Loftin v. Lee, 341 S.W.3d 352 (Tex. 2011)

 

Horseback Riding; Assumption of Risk Defense:  The plaintiff, though an owner of horses, was an inexperienced rider.  The plaintiff decided to go riding with her friend, the defendant, on one of the defendant’s horses (called “Smash”).  While riding the trail chosen by the defendant through some mud, a vine hanging down from some trees touched Smash’s flank and the combination of the vine and the mud spooked the horse.  Smash bolted, the plaintiff fell and fractured her vertebrae.   In response to the plaintiff’s lawsuit against the defendant for negligently taking an inexperienced rider through a trail consisting of mud and vines, the trial court granted the defendant’s summary judgment finding that the risk was an inherent risk of the activity that had been assumed by the plaintiff.  The court of appeals reversed.  Held:  The Texas Supreme Court reversed and rendered judgment for the defendant finding that the defense of implied assumption of the risk applied and precluded liability under these circumstances.  The Texas Equine Activity Limitation of Liability Act, Tex.

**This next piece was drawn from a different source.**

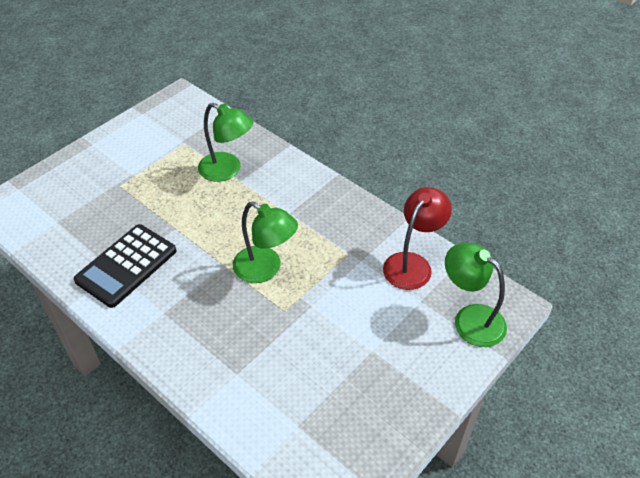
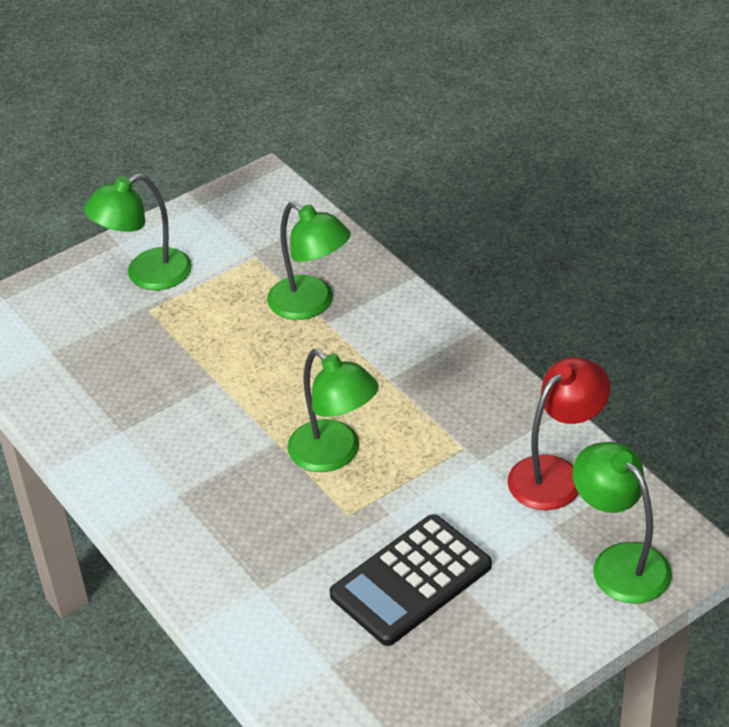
camera: 15 degrees right, 5 degrees down
(114, 162) = (146, 275): none -> green lamp
(126, 266) = (138, 425): black calculator -> black calculator (411, 581)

Civ. Prac. & Rem. Code § 87.0001--.005 expressly precluded liability for all inherent risks of equine activity.  The non-exhaustive list provided by the statute of such inherent risks specifically included “the potential of a participant to act in a negligent manner that may contribute to injury to the participant of another.”  Further, the statute declared another inherent risk to be “the unpredictability of an equine animal’s reaction to sound, a sudden movement, or an unfamiliar object, person, or other animal.”  The plaintiff contended that when the particular risk was one that could have been avoided by the exercise of reasonable care, in this case choosing a different trail, the statutory protection did not apply.  The Supreme Court held otherwise holding that that statutory protections should be broadly applied.  If the Act only protected horseback riding sponsors who were not negligent, “[i]t would have been pointless for the Legislature to limit liability when none existed.  We must presume that the Legislature intended more.”